━━━━━ SOURCE EXTRACT

Sarah Tyson is Associate Professor of Philosophy and affiliated faculty with Ethnic Studies at the University of Colorado Denver, which is on Ute, Arapaho, and Cheyenne land. Her research focuses on questions of authority, history, and exclusion with a particular interest in voices that have been marginalized in the history of thinking. She is the author of Where Are the Women? Why Expanding the Archive Makes Philosophy Better (Columbia University Press, 2018) and co-editor of Philosophy Imprisoned: The Love of Wisdom in the Age of Mass Incarceration (Lexington Books, 2014). She is co-host (with Robert Talisse and Carrie Figdor) of New Books in Philosophy, a podcast channel with the New Books Network.

━━━━━━━━━━
━━━━━ DATA FOR REVIEW

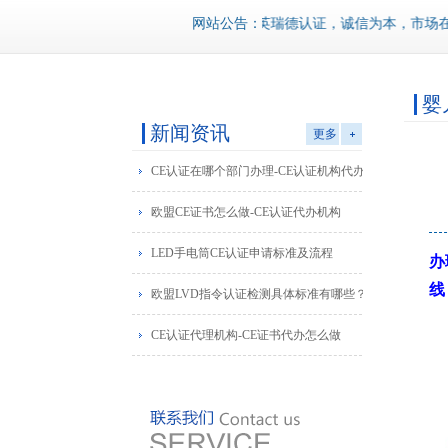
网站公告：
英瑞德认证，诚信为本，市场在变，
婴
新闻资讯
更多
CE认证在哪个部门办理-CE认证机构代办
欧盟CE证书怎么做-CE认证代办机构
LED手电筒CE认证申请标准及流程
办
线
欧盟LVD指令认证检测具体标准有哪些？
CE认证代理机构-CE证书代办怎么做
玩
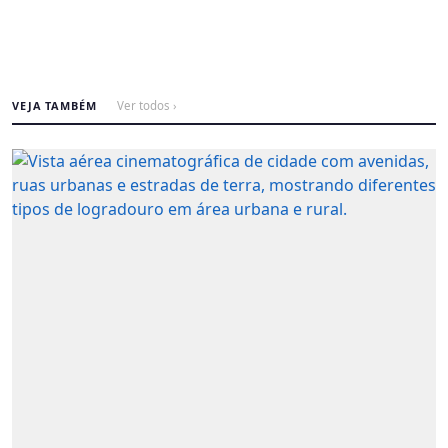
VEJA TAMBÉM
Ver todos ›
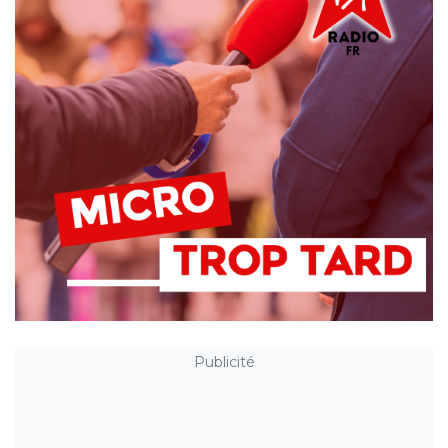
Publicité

━━━━━━━━━━

* [WHAT IS BEING ASKED] From the faculty biography above, list the peoples whose land the University of Colorado Denver is on.

* [SOLVED PROBLEM] Ute, Arapaho, Cheyenne